Show each line in the listing below that contains the word "square".
####
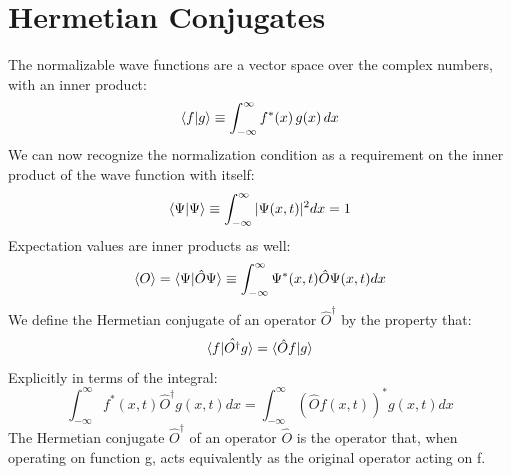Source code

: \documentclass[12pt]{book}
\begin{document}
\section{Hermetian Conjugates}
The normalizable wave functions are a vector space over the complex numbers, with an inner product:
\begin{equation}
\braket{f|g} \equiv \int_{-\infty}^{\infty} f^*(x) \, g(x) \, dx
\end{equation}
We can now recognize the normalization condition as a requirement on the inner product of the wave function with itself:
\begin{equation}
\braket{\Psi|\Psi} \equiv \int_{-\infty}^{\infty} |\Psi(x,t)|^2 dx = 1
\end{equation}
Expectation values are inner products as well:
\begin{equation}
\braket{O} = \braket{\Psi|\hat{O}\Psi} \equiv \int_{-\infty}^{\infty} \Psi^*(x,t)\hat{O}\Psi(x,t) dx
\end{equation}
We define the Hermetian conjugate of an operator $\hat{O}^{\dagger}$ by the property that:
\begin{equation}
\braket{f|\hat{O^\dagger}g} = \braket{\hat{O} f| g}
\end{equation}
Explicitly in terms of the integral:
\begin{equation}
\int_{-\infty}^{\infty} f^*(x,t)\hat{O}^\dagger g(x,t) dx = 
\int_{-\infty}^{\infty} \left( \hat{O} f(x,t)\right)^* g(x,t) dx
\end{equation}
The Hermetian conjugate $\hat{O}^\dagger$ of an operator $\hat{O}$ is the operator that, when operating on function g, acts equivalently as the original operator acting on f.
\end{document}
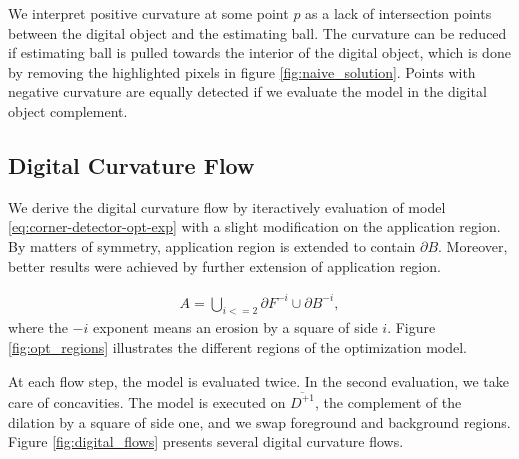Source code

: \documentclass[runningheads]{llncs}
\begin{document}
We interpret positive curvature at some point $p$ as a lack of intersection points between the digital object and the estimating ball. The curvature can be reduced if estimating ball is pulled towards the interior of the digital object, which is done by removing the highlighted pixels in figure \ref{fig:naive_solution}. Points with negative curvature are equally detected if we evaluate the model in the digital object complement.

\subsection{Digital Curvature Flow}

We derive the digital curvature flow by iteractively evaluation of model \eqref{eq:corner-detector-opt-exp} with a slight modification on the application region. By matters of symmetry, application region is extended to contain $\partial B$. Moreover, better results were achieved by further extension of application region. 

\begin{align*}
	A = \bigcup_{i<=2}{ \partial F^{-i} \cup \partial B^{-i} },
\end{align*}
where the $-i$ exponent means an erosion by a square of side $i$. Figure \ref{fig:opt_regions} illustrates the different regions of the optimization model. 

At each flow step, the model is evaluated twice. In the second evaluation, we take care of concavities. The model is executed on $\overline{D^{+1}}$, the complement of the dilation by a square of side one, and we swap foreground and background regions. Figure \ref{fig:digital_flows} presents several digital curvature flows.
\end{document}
####
:: Task output ::
where the $-i$ exponent means an erosion by a square of side $i$. Figure \ref{fig:opt_regions} illustrates the different regions of the optimization model. 
At each flow step, the model is evaluated twice. In the second evaluation, we take care of concavities. The model is executed on $\overline{D^{+1}}$, the complement of the dilation by a square of side one, and we swap foreground and background regions. Figure \ref{fig:digital_flows} presents several digital curvature flows.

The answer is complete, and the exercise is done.